Background: The self-worth theory of achievement motivation holds that in certain circumstances students stand to gain by deliberately withdrawing effort. When failure occurs despite effort, students are likely to conclude that failure resulted from lack of ability. Thus, withdrawing effort offers a defence against conclusions of low ability, thereby protecting self-worth.
Aim: We undertook to assess the psychometric properties of the Self-Worth Protection Scale (SWPS).
Sample: Data were obtained from 243 participants (Study 1) and 411 participants (Study 2) enrolled in undergraduate psychology courses at a university in the United States.
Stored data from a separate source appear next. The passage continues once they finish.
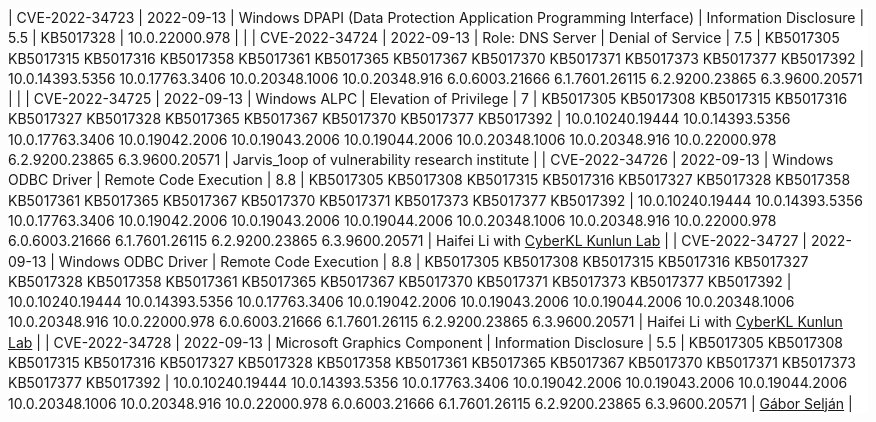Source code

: | CVE-2022-34723 | 2022-09-13        | Windows DPAPI (Data Protection Application Programming Interface) | Information Disclosure  |        5.5 | KB5017328                                                                                                                                             | 10.0.22000.978                                                                                                                                                                                             |                                                                                                                                                                                                                                                                                                                                                                               |
| CVE-2022-34724 | 2022-09-13        | Role: DNS Server                                                  | Denial of Service       |        7.5 | KB5017305 KB5017315 KB5017316 KB5017358 KB5017361 KB5017365 KB5017367 KB5017370 KB5017371 KB5017373 KB5017377 KB5017392                               | 10.0.14393.5356 10.0.17763.3406 10.0.20348.1006 10.0.20348.916 6.0.6003.21666 6.1.7601.26115 6.2.9200.23865 6.3.9600.20571                                                                                 |                                                                                                                                                                                                                                                                                                                                                                               |
| CVE-2022-34725 | 2022-09-13        | Windows ALPC                                                      | Elevation of Privilege  |        7   | KB5017305 KB5017308 KB5017315 KB5017316 KB5017327 KB5017328 KB5017365 KB5017367 KB5017370 KB5017377 KB5017392                                         | 10.0.10240.19444 10.0.14393.5356 10.0.17763.3406 10.0.19042.2006 10.0.19043.2006 10.0.19044.2006 10.0.20348.1006 10.0.20348.916 10.0.22000.978 6.2.9200.23865 6.3.9600.20571                               | Jarvis_1oop of vulnerability research institute                                                                                                                                                                                                                                                                                                                               |
| CVE-2022-34726 | 2022-09-13        | Windows ODBC Driver                                               | Remote Code Execution   |        8.8 | KB5017305 KB5017308 KB5017315 KB5017316 KB5017327 KB5017328 KB5017358 KB5017361 KB5017365 KB5017367 KB5017370 KB5017371 KB5017373 KB5017377 KB5017392 | 10.0.10240.19444 10.0.14393.5356 10.0.17763.3406 10.0.19042.2006 10.0.19043.2006 10.0.19044.2006 10.0.20348.1006 10.0.20348.916 10.0.22000.978 6.0.6003.21666 6.1.7601.26115 6.2.9200.23865 6.3.9600.20571 | Haifei Li with <a href="https://cyberkl.com/">CyberKL Kunlun Lab</a>                                                                                                                                                                                                                                                                                                          |
| CVE-2022-34727 | 2022-09-13        | Windows ODBC Driver                                               | Remote Code Execution   |        8.8 | KB5017305 KB5017308 KB5017315 KB5017316 KB5017327 KB5017328 KB5017358 KB5017361 KB5017365 KB5017367 KB5017370 KB5017371 KB5017373 KB5017377 KB5017392 | 10.0.10240.19444 10.0.14393.5356 10.0.17763.3406 10.0.19042.2006 10.0.19043.2006 10.0.19044.2006 10.0.20348.1006 10.0.20348.916 10.0.22000.978 6.0.6003.21666 6.1.7601.26115 6.2.9200.23865 6.3.9600.20571 | Haifei Li with <a href="https://cyberkl.com/">CyberKL Kunlun Lab</a>                                                                                                                                                                                                                                                                                                          |
| CVE-2022-34728 | 2022-09-13        | Microsoft Graphics Component                                      | Information Disclosure  |        5.5 | KB5017305 KB5017308 KB5017315 KB5017316 KB5017327 KB5017328 KB5017358 KB5017361 KB5017365 KB5017367 KB5017370 KB5017371 KB5017373 KB5017377 KB5017392 | 10.0.10240.19444 10.0.14393.5356 10.0.17763.3406 10.0.19042.2006 10.0.19043.2006 10.0.19044.2006 10.0.20348.1006 10.0.20348.916 10.0.22000.978 6.0.6003.21666 6.1.7601.26115 6.2.9200.23865 6.3.9600.20571 | <a href="https://twitter.com/gaborseljan">G&#225;bor Selj&#225;n</a>                                                                                                                                                                                                                                                                                                          |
Method: We administered a number of scales, including the SWPS and scales assessing a fear of negative evaluation, academic self-esteem, uncertain global self-evaluations, self-handicapping, and causal uncertainty.
Results: Exploratory factor analysis indicated a three-factor solution (ability doubts, the importance of ability as a criterion of self-worth, and an avoidance orientation) utilising 33 of the original 44 items. A confirmatory factor analysis indicated that this three-factor solution was a poor fit of the data. After modifying the model, a confirmatory factor analysis indicated that a three-factor solution with 26 of the original items and a higher order factor of self-worth protection was an adequate fit of the data. Reliability measures were acceptable for the three subscales and total score. The total score of the SWPS was positively correlated with theoretically related constructs, demonstrating construct validity.
Conclusions: The SWPS appears to be a psychometrically sound scale to assist in identifying individuals who manifest self-worth protection in achievement situations.